==== Provided information ====
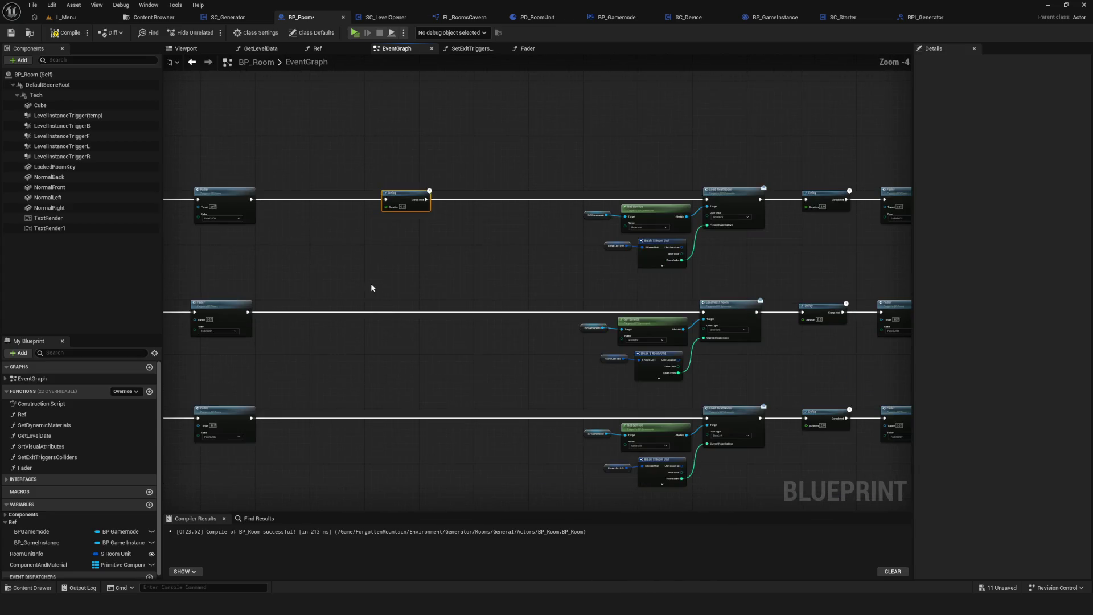
pyautogui.moveTo(422, 297)
pyautogui.mouseDown()
pyautogui.moveTo(420, 306)
pyautogui.moveTo(292, 303)
pyautogui.moveTo(305, 312)
pyautogui.mouseUp()
pyautogui.moveTo(523, 309); pyautogui.dragTo(523, 309)
pyautogui.moveTo(600, 306); pyautogui.dragTo(891, 305)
====
Exercise details —
Your answer should be a single number: the count of lines in the records that contain "dragTo".

Response below —
2